Activity
Only the pictures are dropped. Restate each line below word for word.

Provided records
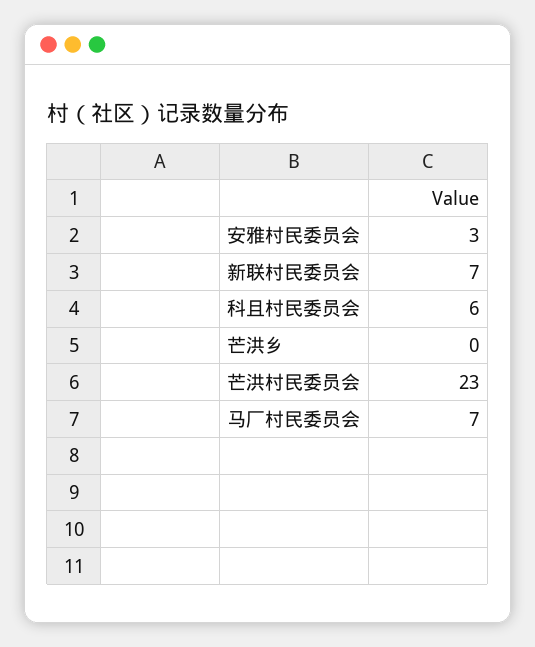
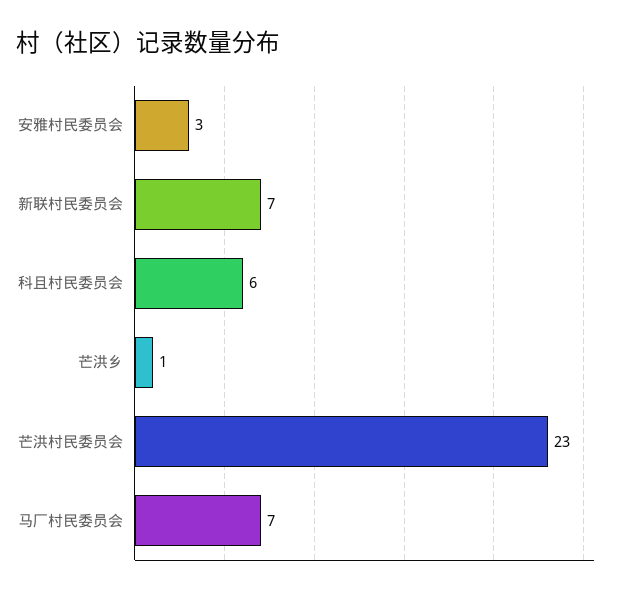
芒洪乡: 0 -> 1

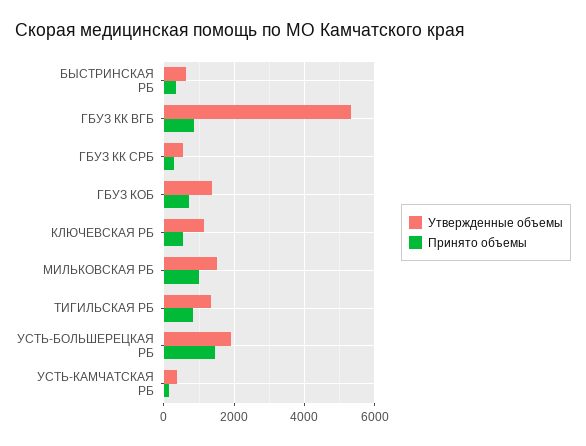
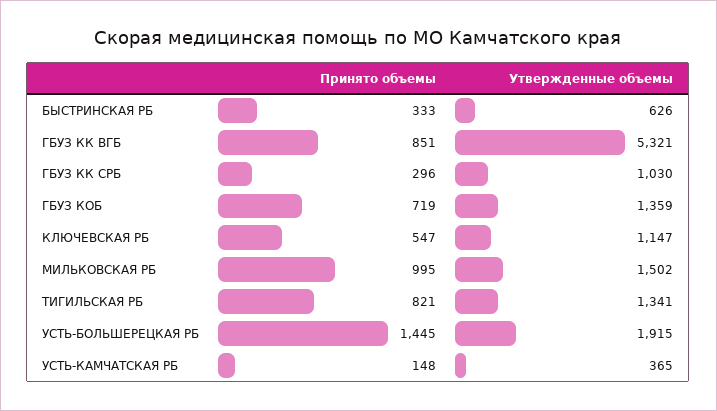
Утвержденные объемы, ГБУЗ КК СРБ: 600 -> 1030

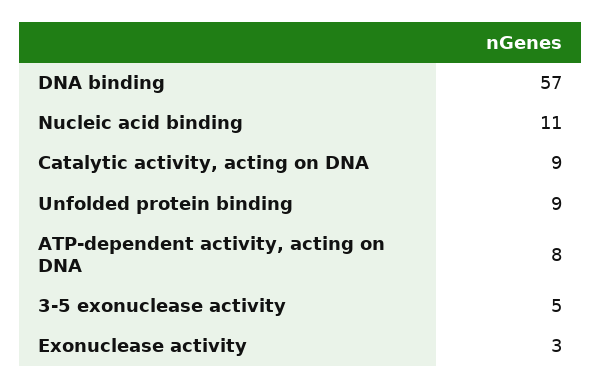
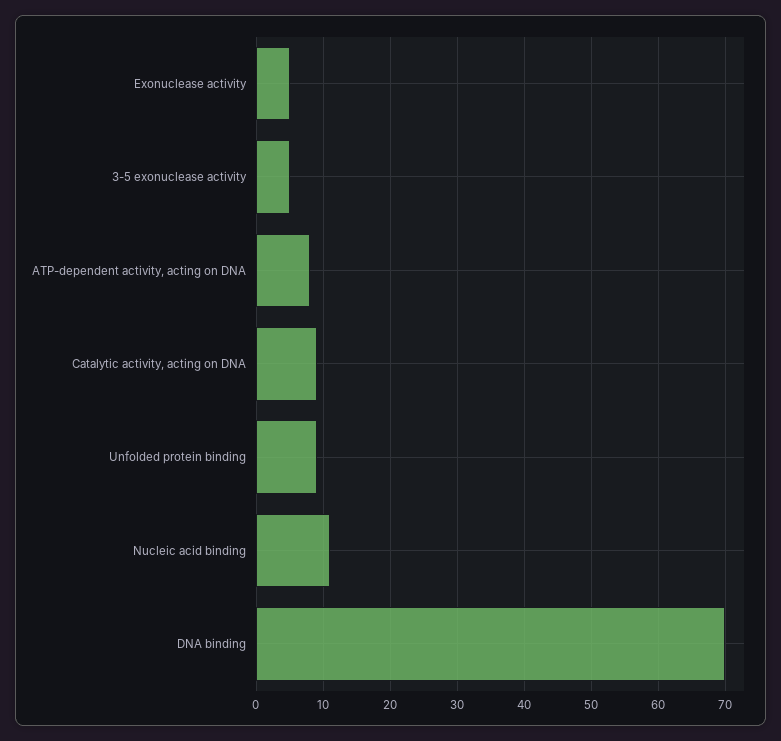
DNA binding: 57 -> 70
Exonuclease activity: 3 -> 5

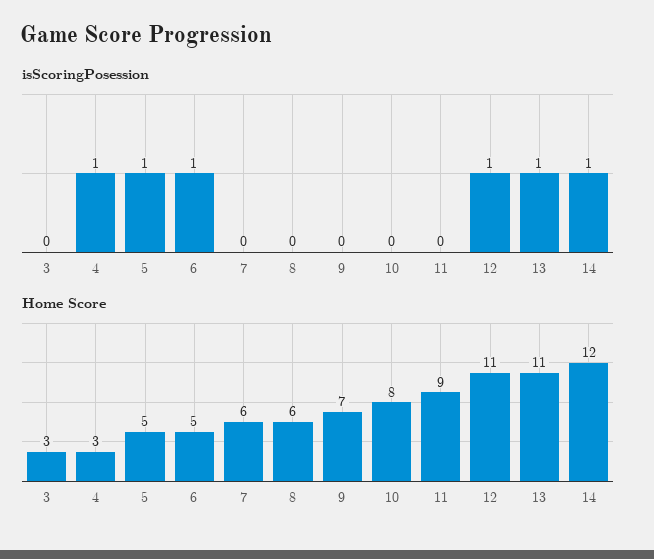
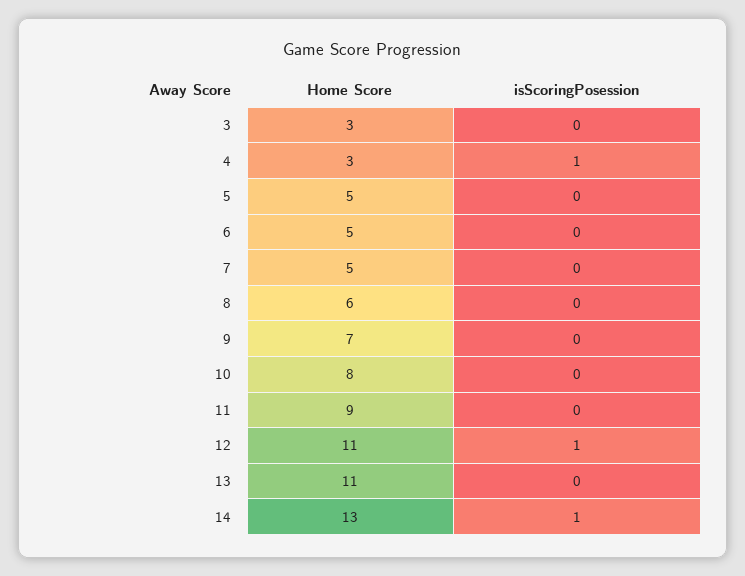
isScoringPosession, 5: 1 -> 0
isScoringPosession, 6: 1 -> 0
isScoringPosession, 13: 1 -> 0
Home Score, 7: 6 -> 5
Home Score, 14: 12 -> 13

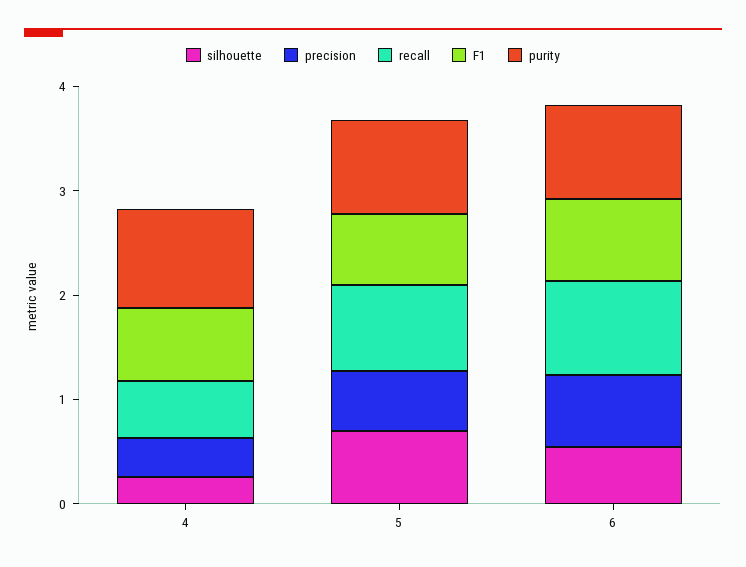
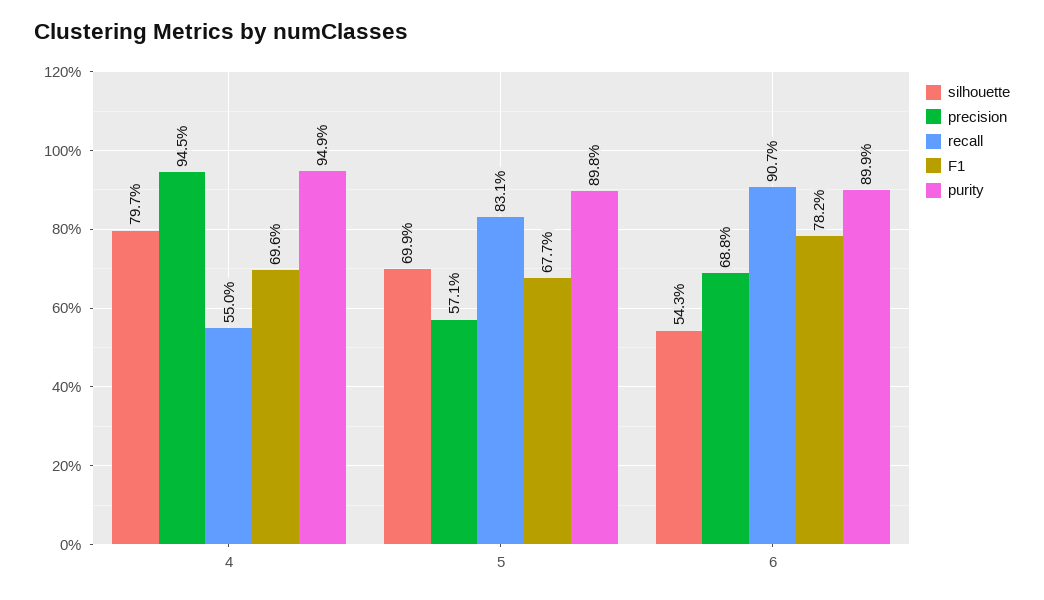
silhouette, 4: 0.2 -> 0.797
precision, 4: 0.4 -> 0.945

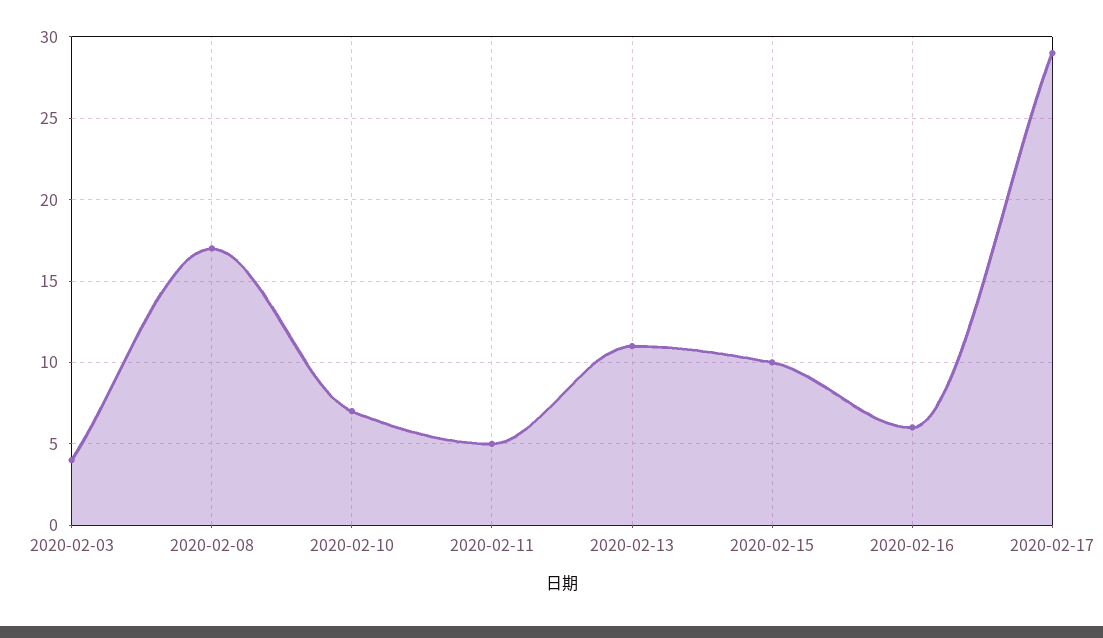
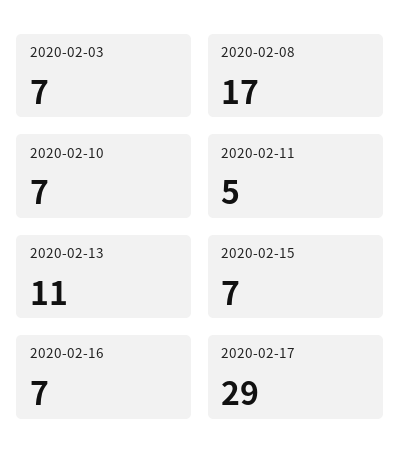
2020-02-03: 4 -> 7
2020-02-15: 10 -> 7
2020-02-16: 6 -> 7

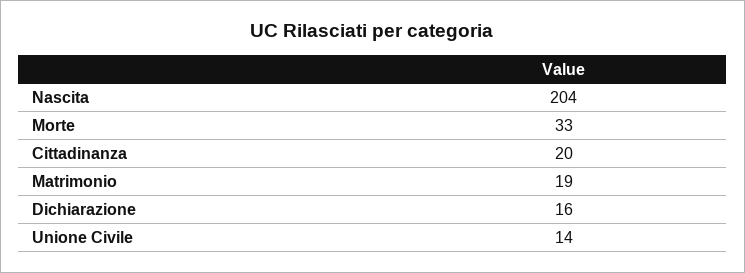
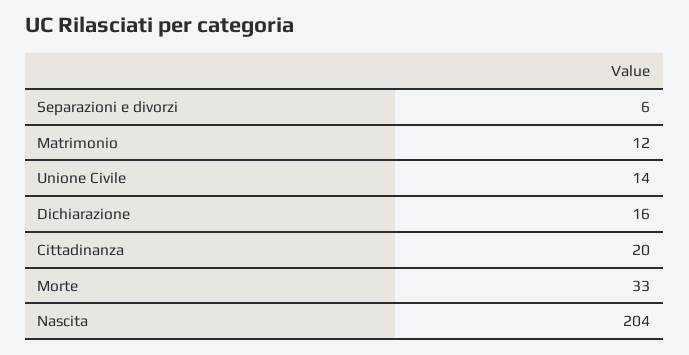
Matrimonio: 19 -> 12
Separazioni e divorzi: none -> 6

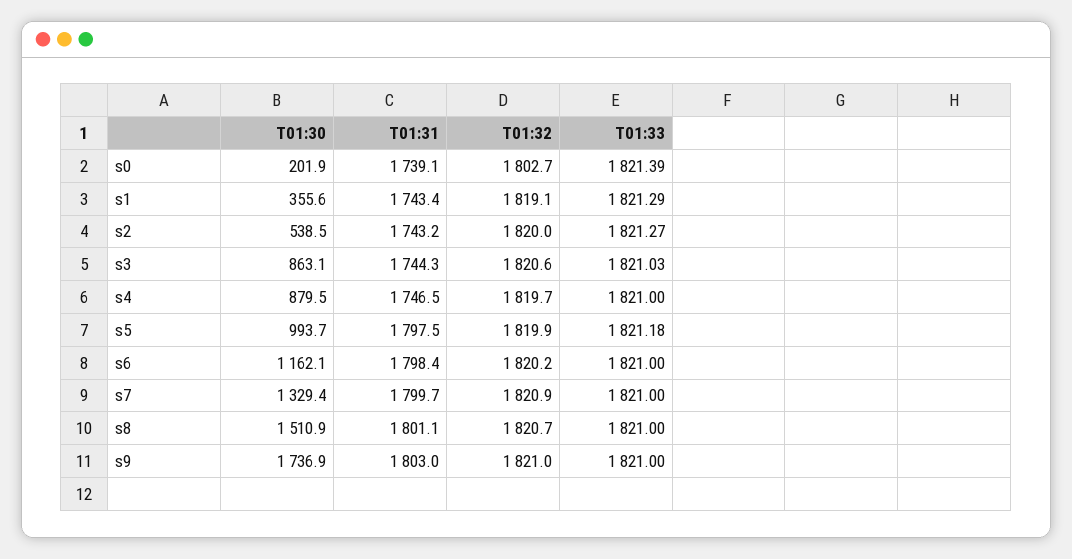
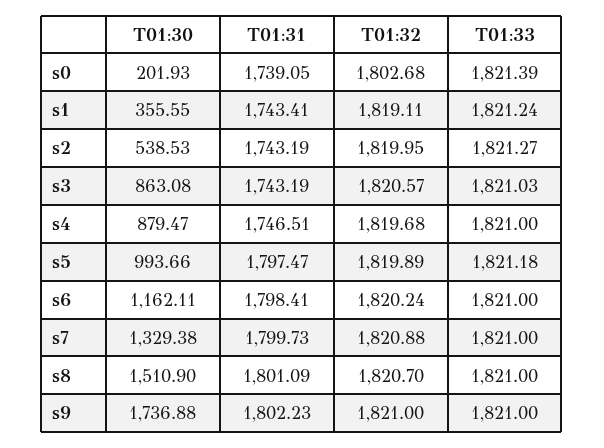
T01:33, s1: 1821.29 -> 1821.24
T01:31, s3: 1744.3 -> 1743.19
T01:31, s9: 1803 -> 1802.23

Answer to the exercise
芒洪乡: 0 -> 1

Утвержденные объемы, ГБУЗ КК СРБ: 600 -> 1030

DNA binding: 57 -> 70
Exonuclease activity: 3 -> 5

isScoringPosession, 5: 1 -> 0
isScoringPosession, 6: 1 -> 0
isScoringPosession, 13: 1 -> 0
Home Score, 7: 6 -> 5
Home Score, 14: 12 -> 13

silhouette, 4: 0.2 -> 0.797
precision, 4: 0.4 -> 0.945

2020-02-03: 4 -> 7
2020-02-15: 10 -> 7
2020-02-16: 6 -> 7

Matrimonio: 19 -> 12
Separazioni e divorzi: none -> 6

T01:33, s1: 1821.29 -> 1821.24
T01:31, s3: 1744.3 -> 1743.19
T01:31, s9: 1803 -> 1802.23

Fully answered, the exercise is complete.